Un « growshop » très féminin

L’Andalousie tire son épingle du jeu dans l’industrie du cannabis pour d’autres raisons encore. Dans la municipalité de Chiclana de la Frontera, près de Grenade, se trouve La Cajita Grow, une boutique qui vend des graines et des produits cannabiques et qui localement est devenue une véritable référence au cours de ses 15 années d’existence. Sa promotrice, Eva Domínguez, n’emploie que des femmes, faisant de ce « growshop » le premier à être intégralement géré par des travailleuses.
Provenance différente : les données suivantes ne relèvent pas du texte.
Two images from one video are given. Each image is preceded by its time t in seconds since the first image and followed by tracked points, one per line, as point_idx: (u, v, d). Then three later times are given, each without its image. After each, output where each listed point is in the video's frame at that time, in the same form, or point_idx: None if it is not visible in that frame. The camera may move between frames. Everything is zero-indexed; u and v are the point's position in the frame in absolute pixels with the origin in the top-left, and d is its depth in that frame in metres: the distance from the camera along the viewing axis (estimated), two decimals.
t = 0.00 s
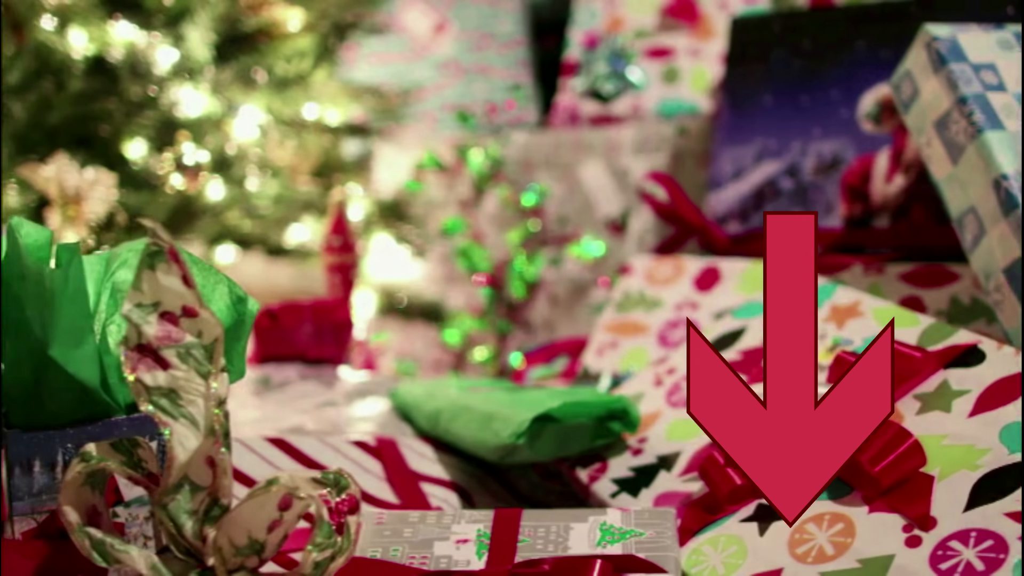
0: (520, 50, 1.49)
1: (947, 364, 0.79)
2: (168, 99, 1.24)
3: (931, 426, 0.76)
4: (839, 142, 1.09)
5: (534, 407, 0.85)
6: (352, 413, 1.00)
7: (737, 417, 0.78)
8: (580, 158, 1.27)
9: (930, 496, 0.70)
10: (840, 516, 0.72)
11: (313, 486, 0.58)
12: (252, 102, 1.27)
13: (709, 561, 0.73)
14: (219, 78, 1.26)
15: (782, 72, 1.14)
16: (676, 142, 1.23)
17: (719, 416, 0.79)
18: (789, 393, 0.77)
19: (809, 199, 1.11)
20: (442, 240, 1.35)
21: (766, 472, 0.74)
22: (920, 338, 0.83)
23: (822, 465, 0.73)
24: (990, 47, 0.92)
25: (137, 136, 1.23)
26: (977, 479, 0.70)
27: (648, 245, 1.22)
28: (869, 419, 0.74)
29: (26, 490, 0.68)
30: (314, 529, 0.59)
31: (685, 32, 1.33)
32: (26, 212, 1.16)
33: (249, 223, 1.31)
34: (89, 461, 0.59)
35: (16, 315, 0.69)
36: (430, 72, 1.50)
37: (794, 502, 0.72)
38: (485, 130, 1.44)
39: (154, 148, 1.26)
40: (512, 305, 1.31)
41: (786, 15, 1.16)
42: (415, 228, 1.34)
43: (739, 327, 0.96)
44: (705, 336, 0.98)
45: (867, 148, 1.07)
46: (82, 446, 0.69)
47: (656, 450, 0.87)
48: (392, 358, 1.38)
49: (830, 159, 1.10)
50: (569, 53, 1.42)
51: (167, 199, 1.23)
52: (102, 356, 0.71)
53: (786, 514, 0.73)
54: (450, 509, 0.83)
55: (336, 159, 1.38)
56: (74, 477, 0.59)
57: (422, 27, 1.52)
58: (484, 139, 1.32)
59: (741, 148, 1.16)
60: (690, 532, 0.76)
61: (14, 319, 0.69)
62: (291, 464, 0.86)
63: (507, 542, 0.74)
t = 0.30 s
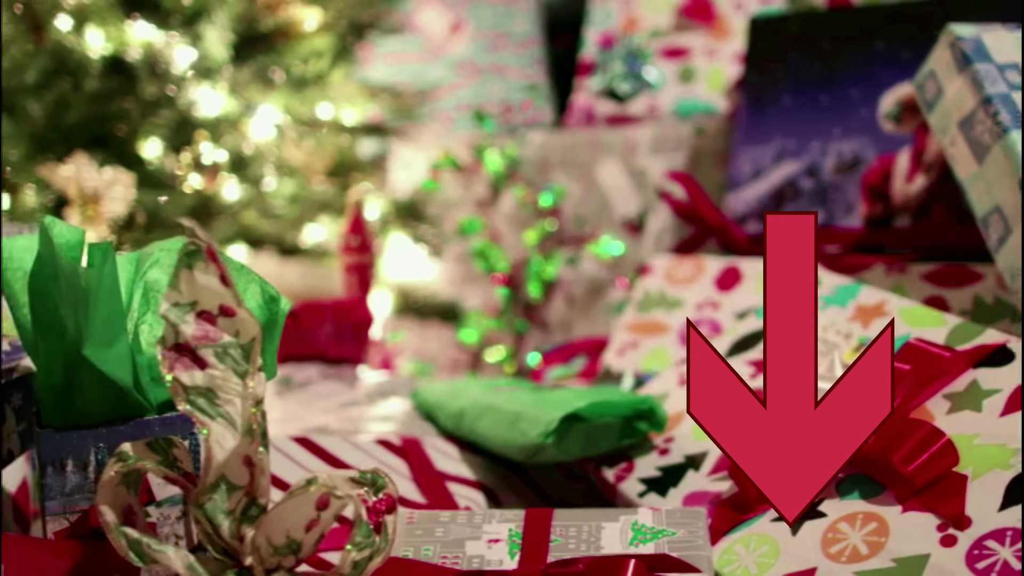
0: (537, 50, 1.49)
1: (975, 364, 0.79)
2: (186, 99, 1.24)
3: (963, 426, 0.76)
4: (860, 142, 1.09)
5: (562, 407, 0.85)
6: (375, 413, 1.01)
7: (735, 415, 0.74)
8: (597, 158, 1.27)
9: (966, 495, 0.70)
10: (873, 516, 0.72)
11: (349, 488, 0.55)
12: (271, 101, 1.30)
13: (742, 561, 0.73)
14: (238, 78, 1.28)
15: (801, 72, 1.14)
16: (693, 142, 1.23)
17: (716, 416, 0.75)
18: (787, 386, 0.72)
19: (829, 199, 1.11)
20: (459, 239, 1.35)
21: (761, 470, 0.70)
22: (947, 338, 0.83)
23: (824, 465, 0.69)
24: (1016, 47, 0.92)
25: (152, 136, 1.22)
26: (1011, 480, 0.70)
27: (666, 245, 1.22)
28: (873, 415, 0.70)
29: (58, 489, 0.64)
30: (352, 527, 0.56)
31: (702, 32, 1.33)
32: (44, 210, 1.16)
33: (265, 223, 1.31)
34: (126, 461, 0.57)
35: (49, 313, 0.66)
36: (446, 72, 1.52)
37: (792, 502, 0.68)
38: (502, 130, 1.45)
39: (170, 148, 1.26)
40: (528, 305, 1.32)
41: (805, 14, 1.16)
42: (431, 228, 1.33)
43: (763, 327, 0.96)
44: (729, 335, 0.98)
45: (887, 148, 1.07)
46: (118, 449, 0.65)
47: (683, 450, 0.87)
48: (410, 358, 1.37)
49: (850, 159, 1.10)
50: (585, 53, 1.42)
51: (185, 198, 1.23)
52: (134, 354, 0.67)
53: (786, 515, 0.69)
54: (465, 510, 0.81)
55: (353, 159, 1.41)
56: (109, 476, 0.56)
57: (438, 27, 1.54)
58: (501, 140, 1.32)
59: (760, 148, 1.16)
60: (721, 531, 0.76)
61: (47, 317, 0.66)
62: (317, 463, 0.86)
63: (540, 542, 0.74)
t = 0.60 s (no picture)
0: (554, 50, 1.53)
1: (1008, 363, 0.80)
2: (208, 98, 1.27)
3: (999, 426, 0.76)
4: (881, 141, 1.09)
5: (592, 407, 0.85)
6: (401, 413, 1.01)
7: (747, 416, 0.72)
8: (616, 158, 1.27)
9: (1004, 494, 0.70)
10: (910, 515, 0.72)
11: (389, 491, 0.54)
12: (291, 101, 1.31)
13: (778, 561, 0.73)
14: (258, 78, 1.30)
15: (823, 71, 1.14)
16: (713, 143, 1.23)
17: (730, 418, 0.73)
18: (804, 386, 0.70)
19: (852, 198, 1.11)
20: (478, 240, 1.37)
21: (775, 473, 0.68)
22: (979, 336, 0.83)
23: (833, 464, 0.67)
24: None
25: (169, 135, 1.25)
26: None
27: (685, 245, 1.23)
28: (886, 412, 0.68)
29: (95, 489, 0.64)
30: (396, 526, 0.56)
31: (719, 32, 1.33)
32: (65, 211, 1.16)
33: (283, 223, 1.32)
34: (168, 460, 0.56)
35: (87, 313, 0.64)
36: (463, 71, 1.53)
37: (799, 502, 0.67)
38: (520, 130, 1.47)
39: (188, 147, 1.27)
40: (547, 305, 1.33)
41: (827, 14, 1.16)
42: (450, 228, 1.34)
43: (790, 326, 0.96)
44: (756, 335, 0.98)
45: (909, 148, 1.07)
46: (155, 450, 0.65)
47: (713, 449, 0.87)
48: (428, 358, 1.38)
49: (873, 159, 1.10)
50: (602, 53, 1.43)
51: (204, 199, 1.24)
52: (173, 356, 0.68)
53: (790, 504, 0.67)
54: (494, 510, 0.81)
55: (371, 159, 1.41)
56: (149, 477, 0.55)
57: (455, 28, 1.55)
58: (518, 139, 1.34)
59: (782, 148, 1.16)
60: (757, 529, 0.76)
61: (84, 317, 0.64)
62: (346, 462, 0.86)
63: (575, 542, 0.74)
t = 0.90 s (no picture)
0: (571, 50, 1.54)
1: None
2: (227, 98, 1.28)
3: None
4: (904, 141, 1.09)
5: (623, 407, 0.85)
6: (427, 412, 1.02)
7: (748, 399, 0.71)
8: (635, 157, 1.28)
9: None
10: (947, 514, 0.72)
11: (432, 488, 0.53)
12: (310, 100, 1.32)
13: (813, 560, 0.73)
14: (277, 78, 1.32)
15: (845, 71, 1.14)
16: (733, 142, 1.24)
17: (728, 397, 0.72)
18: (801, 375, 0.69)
19: (874, 198, 1.11)
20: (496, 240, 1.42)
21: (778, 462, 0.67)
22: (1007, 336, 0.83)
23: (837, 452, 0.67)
24: None
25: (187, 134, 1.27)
26: None
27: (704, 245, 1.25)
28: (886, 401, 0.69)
29: (131, 488, 0.65)
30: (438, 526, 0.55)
31: (737, 32, 1.33)
32: (84, 210, 1.18)
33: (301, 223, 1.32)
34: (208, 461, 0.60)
35: (123, 313, 0.65)
36: (480, 71, 1.55)
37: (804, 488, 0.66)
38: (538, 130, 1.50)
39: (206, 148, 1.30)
40: (566, 305, 1.37)
41: (849, 14, 1.16)
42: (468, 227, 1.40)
43: (817, 326, 0.96)
44: (783, 336, 0.98)
45: (933, 148, 1.07)
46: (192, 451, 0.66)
47: (743, 449, 0.87)
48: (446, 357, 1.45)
49: (895, 158, 1.10)
50: (620, 53, 1.43)
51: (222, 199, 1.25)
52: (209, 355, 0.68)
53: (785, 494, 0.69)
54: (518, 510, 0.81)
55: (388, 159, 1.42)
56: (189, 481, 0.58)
57: (473, 28, 1.56)
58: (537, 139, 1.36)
59: (803, 148, 1.17)
60: (792, 529, 0.76)
61: (119, 316, 0.65)
62: (376, 462, 0.86)
63: (611, 541, 0.74)
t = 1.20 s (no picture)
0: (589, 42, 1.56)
1: None
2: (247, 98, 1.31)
3: None
4: (926, 141, 1.09)
5: (652, 407, 0.85)
6: (452, 412, 1.02)
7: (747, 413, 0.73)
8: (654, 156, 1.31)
9: None
10: (983, 514, 0.72)
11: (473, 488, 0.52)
12: (330, 100, 1.35)
13: (849, 559, 0.73)
14: (297, 78, 1.35)
15: (866, 71, 1.15)
16: (753, 142, 1.26)
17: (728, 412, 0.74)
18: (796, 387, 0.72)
19: (896, 198, 1.11)
20: (516, 241, 1.46)
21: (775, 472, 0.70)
22: None
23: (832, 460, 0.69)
24: None
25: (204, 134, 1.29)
26: None
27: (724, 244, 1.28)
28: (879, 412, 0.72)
29: (167, 488, 0.67)
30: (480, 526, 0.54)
31: (755, 32, 1.34)
32: (103, 210, 1.20)
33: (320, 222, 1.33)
34: (249, 461, 0.61)
35: (160, 313, 0.65)
36: (497, 71, 1.58)
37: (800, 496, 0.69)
38: (555, 129, 1.54)
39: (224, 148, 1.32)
40: (584, 303, 1.43)
41: (870, 14, 1.16)
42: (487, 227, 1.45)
43: (844, 326, 0.96)
44: (809, 335, 0.98)
45: (955, 148, 1.07)
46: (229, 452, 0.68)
47: (773, 449, 0.87)
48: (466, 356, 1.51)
49: (917, 158, 1.10)
50: (637, 53, 1.43)
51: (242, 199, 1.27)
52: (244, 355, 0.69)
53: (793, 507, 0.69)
54: (552, 510, 0.80)
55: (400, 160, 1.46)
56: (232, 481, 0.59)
57: (490, 27, 1.60)
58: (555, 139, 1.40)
59: (824, 149, 1.17)
60: (826, 528, 0.76)
61: (157, 316, 0.65)
62: (405, 462, 0.86)
63: (646, 541, 0.74)
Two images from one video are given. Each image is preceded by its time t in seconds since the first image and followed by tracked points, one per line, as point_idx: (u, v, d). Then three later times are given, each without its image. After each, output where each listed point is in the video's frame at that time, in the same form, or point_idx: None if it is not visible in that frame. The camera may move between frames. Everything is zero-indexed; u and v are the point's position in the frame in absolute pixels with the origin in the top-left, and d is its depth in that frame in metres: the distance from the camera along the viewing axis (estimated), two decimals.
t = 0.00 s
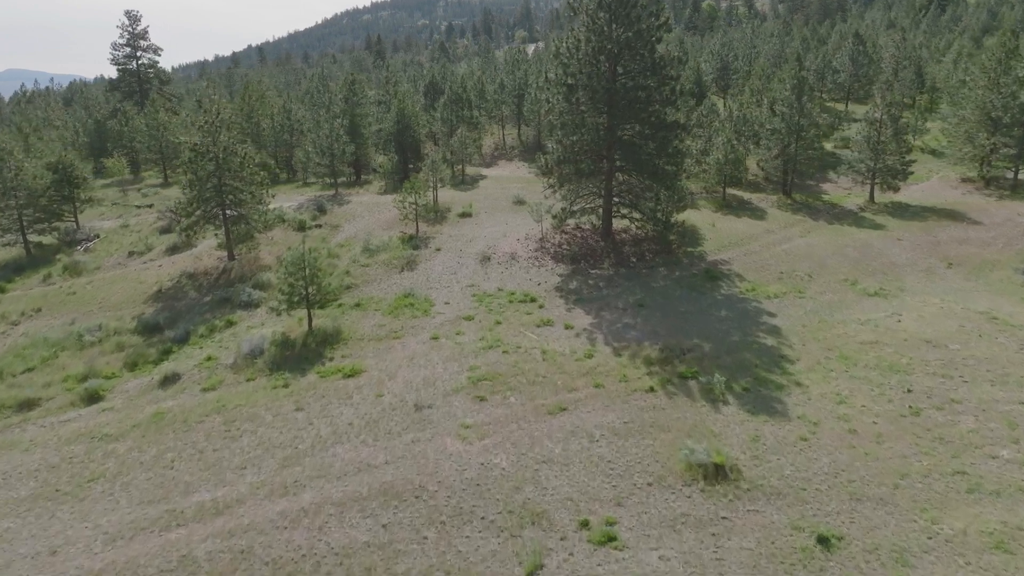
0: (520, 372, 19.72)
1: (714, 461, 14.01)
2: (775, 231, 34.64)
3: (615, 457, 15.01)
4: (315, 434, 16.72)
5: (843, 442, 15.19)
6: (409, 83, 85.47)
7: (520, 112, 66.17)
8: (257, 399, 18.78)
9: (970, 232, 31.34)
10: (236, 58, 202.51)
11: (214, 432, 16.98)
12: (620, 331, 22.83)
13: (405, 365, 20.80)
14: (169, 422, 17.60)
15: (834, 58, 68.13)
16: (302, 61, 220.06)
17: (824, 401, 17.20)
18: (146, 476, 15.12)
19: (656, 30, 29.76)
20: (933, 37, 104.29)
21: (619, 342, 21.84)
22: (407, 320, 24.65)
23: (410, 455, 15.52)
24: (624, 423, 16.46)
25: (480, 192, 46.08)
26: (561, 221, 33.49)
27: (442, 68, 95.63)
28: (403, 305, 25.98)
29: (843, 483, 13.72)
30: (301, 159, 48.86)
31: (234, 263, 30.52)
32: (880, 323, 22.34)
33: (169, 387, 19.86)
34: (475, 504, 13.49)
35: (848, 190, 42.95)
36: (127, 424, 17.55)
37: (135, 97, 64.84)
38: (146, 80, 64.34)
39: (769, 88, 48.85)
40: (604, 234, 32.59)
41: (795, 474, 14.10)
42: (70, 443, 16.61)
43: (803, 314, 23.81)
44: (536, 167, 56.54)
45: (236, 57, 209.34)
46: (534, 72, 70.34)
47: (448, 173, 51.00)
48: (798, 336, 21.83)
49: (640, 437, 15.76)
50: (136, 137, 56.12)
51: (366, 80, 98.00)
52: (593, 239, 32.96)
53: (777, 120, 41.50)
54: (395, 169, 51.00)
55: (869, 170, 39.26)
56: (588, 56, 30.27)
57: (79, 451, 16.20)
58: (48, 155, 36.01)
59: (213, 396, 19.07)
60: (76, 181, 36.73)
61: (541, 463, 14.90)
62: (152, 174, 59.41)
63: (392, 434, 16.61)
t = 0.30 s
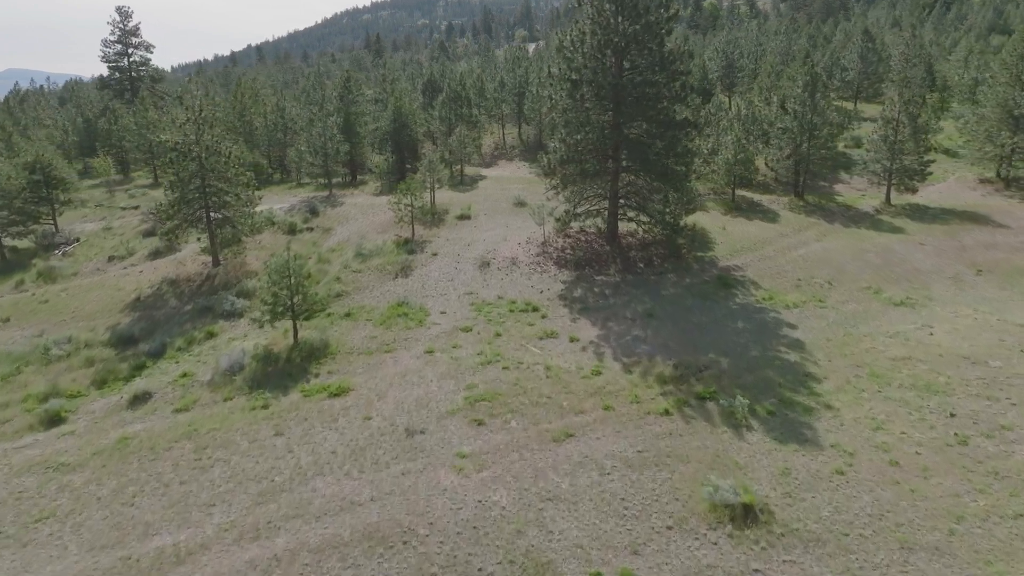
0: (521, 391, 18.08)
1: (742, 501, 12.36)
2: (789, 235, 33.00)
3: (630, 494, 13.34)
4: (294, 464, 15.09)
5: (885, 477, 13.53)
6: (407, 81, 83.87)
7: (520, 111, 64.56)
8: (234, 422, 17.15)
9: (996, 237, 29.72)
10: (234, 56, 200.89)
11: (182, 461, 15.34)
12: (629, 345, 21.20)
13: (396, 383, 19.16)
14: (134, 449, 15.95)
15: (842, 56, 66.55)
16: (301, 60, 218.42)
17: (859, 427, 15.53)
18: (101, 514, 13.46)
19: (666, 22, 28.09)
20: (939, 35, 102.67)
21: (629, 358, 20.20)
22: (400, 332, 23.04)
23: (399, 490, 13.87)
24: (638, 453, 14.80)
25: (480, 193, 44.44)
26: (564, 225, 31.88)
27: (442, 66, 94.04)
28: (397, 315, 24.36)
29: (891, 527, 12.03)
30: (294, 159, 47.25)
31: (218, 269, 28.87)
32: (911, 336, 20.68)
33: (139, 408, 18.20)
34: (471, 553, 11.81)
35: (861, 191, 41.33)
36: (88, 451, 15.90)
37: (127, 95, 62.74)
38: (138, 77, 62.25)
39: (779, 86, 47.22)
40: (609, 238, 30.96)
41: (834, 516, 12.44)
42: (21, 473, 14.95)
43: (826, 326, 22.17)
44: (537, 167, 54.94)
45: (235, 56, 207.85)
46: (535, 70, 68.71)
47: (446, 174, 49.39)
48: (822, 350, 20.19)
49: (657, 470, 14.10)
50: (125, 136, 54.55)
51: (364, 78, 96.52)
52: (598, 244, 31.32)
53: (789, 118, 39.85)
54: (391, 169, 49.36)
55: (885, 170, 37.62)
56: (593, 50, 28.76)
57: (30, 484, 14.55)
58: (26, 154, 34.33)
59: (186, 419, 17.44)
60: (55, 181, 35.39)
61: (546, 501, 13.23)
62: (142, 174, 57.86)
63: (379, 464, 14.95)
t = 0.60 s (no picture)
0: (524, 417, 16.42)
1: (779, 555, 10.72)
2: (804, 239, 31.35)
3: (648, 543, 11.69)
4: (269, 503, 13.45)
5: (938, 523, 11.87)
6: (405, 79, 82.17)
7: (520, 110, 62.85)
8: (205, 451, 15.51)
9: None
10: (232, 55, 199.40)
11: (144, 499, 13.69)
12: (639, 363, 19.55)
13: (387, 406, 17.51)
14: (92, 483, 14.31)
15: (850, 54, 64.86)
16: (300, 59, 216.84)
17: (902, 460, 13.88)
18: (45, 566, 11.80)
19: (676, 14, 26.44)
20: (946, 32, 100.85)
21: (640, 377, 18.54)
22: (392, 346, 21.41)
23: (385, 536, 12.22)
24: (655, 492, 13.16)
25: (479, 195, 42.80)
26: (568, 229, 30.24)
27: (441, 64, 92.35)
28: (389, 328, 22.72)
29: None
30: (287, 159, 45.58)
31: (201, 277, 27.25)
32: (946, 353, 19.03)
33: (102, 434, 16.54)
34: None
35: (877, 193, 39.68)
36: (40, 486, 14.25)
37: (118, 92, 60.31)
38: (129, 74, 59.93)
39: (789, 84, 45.57)
40: (615, 244, 29.31)
41: (885, 573, 10.78)
42: None
43: (852, 341, 20.51)
44: (538, 168, 53.29)
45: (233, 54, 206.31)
46: (535, 68, 67.05)
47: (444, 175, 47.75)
48: (851, 368, 18.53)
49: (678, 514, 12.44)
50: (113, 135, 52.84)
51: (362, 76, 94.89)
52: (603, 249, 29.67)
53: (801, 117, 38.06)
54: (387, 170, 47.68)
55: (903, 171, 35.95)
56: (598, 45, 27.21)
57: None
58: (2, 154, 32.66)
59: (153, 447, 15.79)
60: (32, 183, 34.03)
61: (552, 552, 11.58)
62: (132, 175, 56.16)
63: (365, 503, 13.31)
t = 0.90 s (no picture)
0: (526, 449, 14.75)
1: None
2: (820, 245, 29.70)
3: None
4: (235, 555, 11.77)
5: None
6: (403, 78, 80.42)
7: (520, 109, 61.18)
8: (170, 488, 13.84)
9: None
10: (230, 54, 197.78)
11: (93, 549, 12.00)
12: (652, 386, 17.89)
13: (374, 435, 15.85)
14: (36, 529, 12.63)
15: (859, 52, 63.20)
16: (299, 59, 215.22)
17: (956, 505, 12.21)
18: None
19: (688, 6, 24.78)
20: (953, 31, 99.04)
21: (653, 402, 16.89)
22: (382, 365, 19.77)
23: None
24: (677, 544, 11.50)
25: (478, 197, 41.16)
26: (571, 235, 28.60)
27: (440, 63, 90.64)
28: (380, 344, 21.09)
29: None
30: (278, 160, 43.93)
31: (181, 286, 25.62)
32: (989, 374, 17.35)
33: (57, 468, 14.91)
34: None
35: (893, 197, 38.03)
36: None
37: (107, 91, 58.63)
38: (119, 72, 58.20)
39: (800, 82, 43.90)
40: (622, 251, 27.65)
41: None
42: None
43: (883, 359, 18.84)
44: (539, 169, 51.68)
45: (230, 54, 204.65)
46: (536, 67, 65.39)
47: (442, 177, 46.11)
48: (885, 391, 16.87)
49: (706, 573, 10.75)
50: (100, 135, 51.16)
51: (359, 75, 93.17)
52: (609, 256, 28.02)
53: (815, 117, 36.20)
54: (382, 171, 46.02)
55: (922, 173, 34.28)
56: (605, 39, 25.55)
57: None
58: None
59: (112, 484, 14.13)
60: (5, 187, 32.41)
61: None
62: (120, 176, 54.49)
63: (344, 556, 11.62)
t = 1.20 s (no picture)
0: (528, 488, 13.08)
1: None
2: (839, 251, 28.04)
3: None
4: None
5: None
6: (401, 77, 78.82)
7: (521, 109, 59.57)
8: (123, 536, 12.18)
9: None
10: (227, 54, 196.11)
11: None
12: (667, 411, 16.23)
13: (359, 469, 14.19)
14: None
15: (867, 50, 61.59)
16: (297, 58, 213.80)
17: None
18: None
19: None
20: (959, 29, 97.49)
21: (669, 431, 15.23)
22: (371, 387, 18.14)
23: None
24: None
25: (476, 200, 39.53)
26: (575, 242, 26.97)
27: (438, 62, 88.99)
28: (369, 362, 19.45)
29: None
30: (269, 160, 42.32)
31: (159, 296, 24.00)
32: None
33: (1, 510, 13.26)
34: None
35: (910, 200, 36.40)
36: None
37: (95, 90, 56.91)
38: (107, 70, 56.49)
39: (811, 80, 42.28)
40: (629, 258, 26.00)
41: None
42: None
43: (920, 381, 17.17)
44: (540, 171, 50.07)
45: (228, 53, 203.05)
46: (537, 65, 63.78)
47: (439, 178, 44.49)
48: (927, 419, 15.21)
49: None
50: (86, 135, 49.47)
51: (355, 74, 91.59)
52: (615, 264, 26.36)
53: (831, 116, 34.38)
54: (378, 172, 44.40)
55: (943, 176, 32.64)
56: (611, 31, 23.99)
57: None
58: None
59: (58, 530, 12.47)
60: None
61: None
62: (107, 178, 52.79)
63: None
D’ailleurs, Domínguez a souvent dénoncé le machisme de l’industrie du cannabis, dans lequel l’image de la femme est utilisée à des fins publicitaires.

Il y a quelques mois, le secrétaire de Sevikanna, Carlos de la Fuente, estimait que « l’Andalousie pourrait s’enrichir si elle faisait la promotion de l’usage industriel du chanvre ». Si les autorités prenaient la peine d’écouter les nombreuses associations qui peuplent les huit provinces, nul doute qu’elles découvriraient des propositions aussi intéressantes que celle-ci. Les producteurs de Grenade ont ouvert un chemin, en dépit de l’intransigeance policière. En attendant de jours meilleurs, au-delà du col Despeñaperros, le cannabis peut compter sur de grands défenseurs qui ne sont pas prêts à baisser les bras.